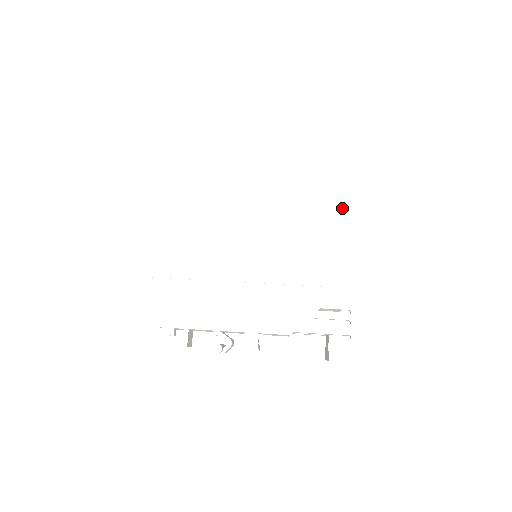
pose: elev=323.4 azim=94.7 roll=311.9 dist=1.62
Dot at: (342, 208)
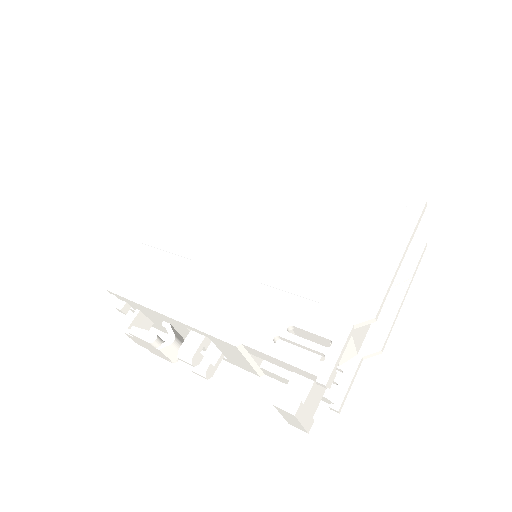
Dot at: (377, 214)
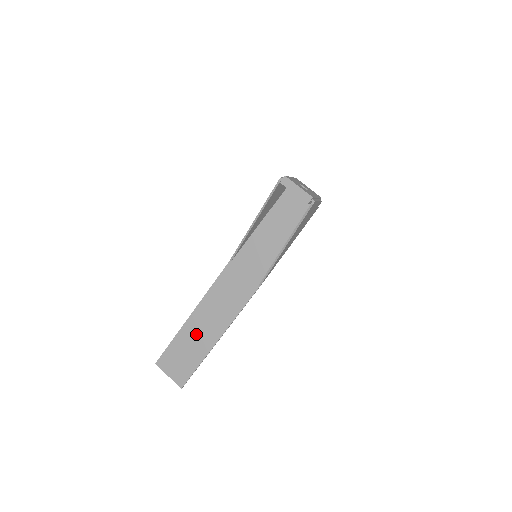
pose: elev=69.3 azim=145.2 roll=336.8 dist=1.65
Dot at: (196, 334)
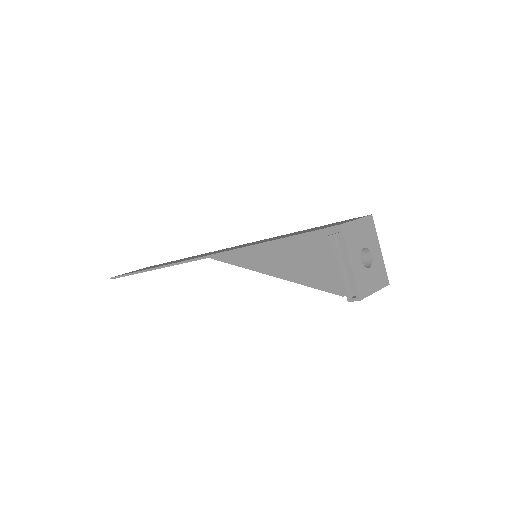
Dot at: occluded
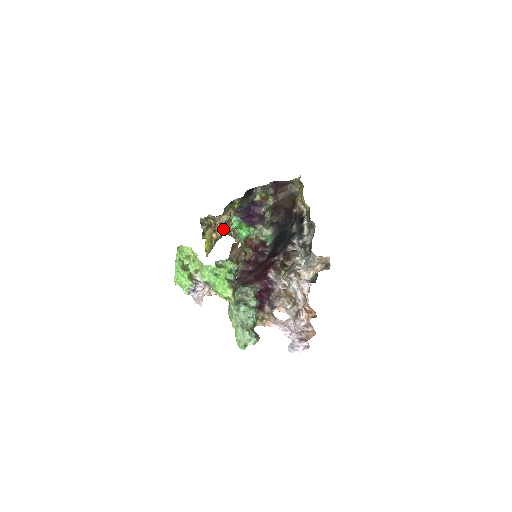
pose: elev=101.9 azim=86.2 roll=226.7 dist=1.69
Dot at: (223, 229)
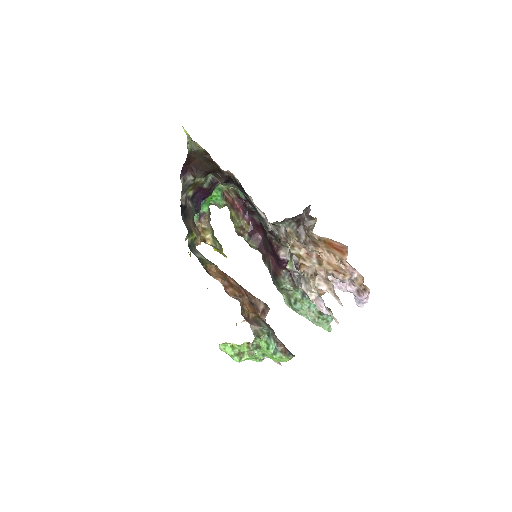
Dot at: (206, 228)
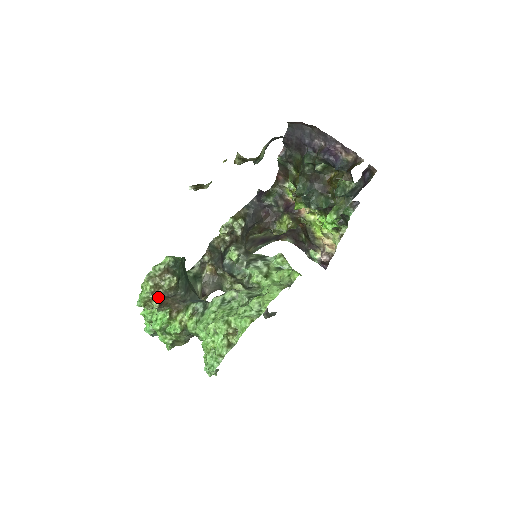
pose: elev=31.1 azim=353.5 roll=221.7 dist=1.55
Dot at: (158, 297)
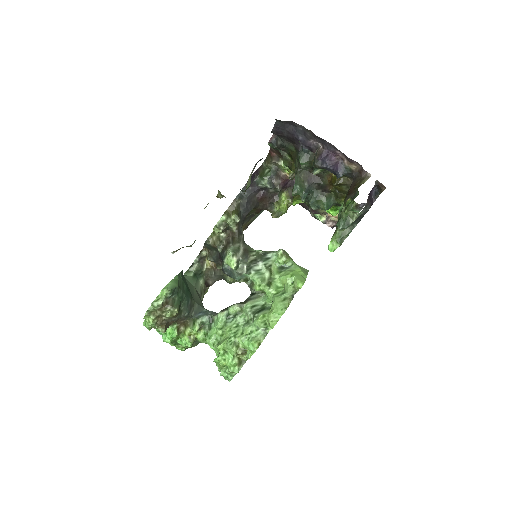
Dot at: (163, 324)
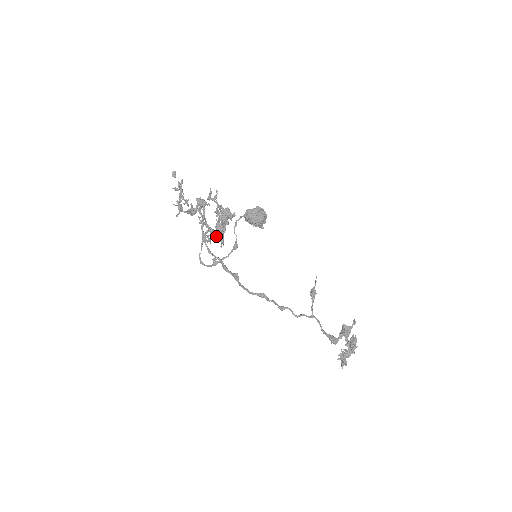
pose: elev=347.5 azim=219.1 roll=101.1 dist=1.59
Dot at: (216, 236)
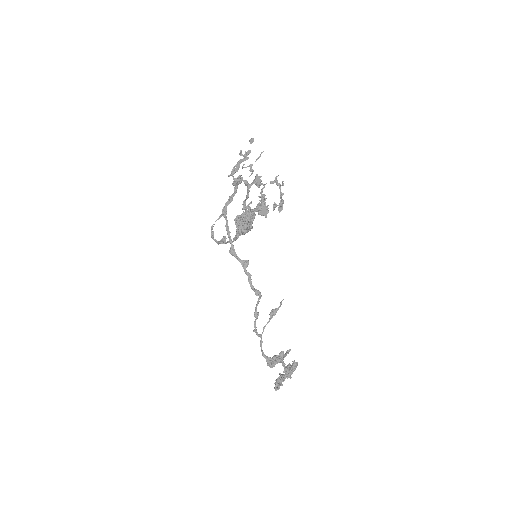
Dot at: (246, 217)
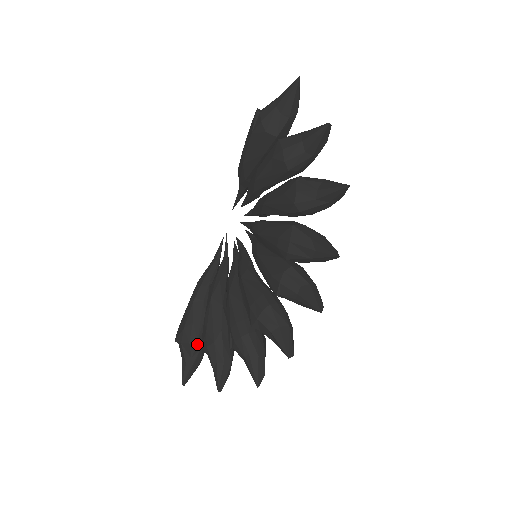
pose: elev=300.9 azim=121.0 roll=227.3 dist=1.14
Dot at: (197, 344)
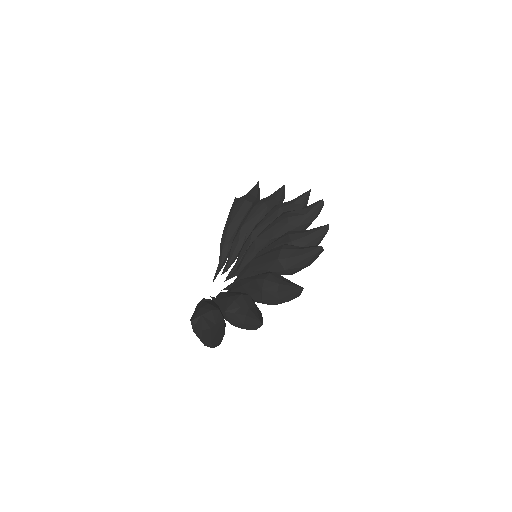
Dot at: (219, 313)
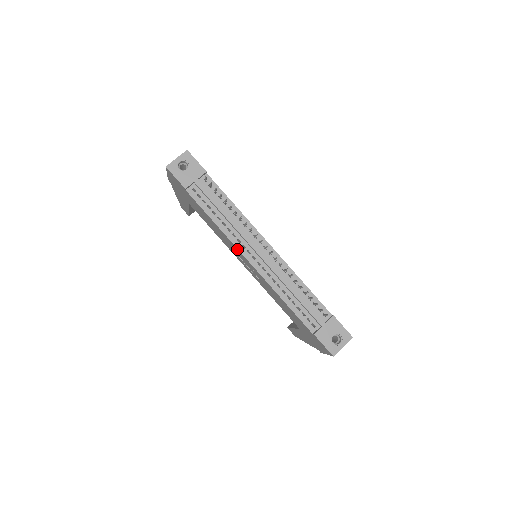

Exercise description –
Please reproduce the listing above, swapping every "pose" for "camera" and changing nothing else. Leave the pictures out of your answer.

Solution to this problem –
camera: elev=323.4 azim=94.7 roll=311.9 dist=1.62
Dot at: (342, 208)
Dot at: (377, 214)
camera: elev=69.3 azim=145.2 roll=336.8 dist=1.65
Dot at: (196, 334)
Dot at: occluded
camera: elev=101.9 azim=86.2 roll=226.7 dist=1.69
Dot at: (223, 229)
Dot at: (206, 228)
camera: elev=31.1 azim=353.5 roll=221.7 dist=1.55
Dot at: (158, 297)
Dot at: (163, 324)
camera: elev=347.5 azim=219.1 roll=101.1 dist=1.59
Dot at: (216, 236)
Dot at: (246, 217)
camera: elev=300.9 azim=121.0 roll=227.3 dist=1.14
Dot at: (197, 344)
Dot at: (219, 313)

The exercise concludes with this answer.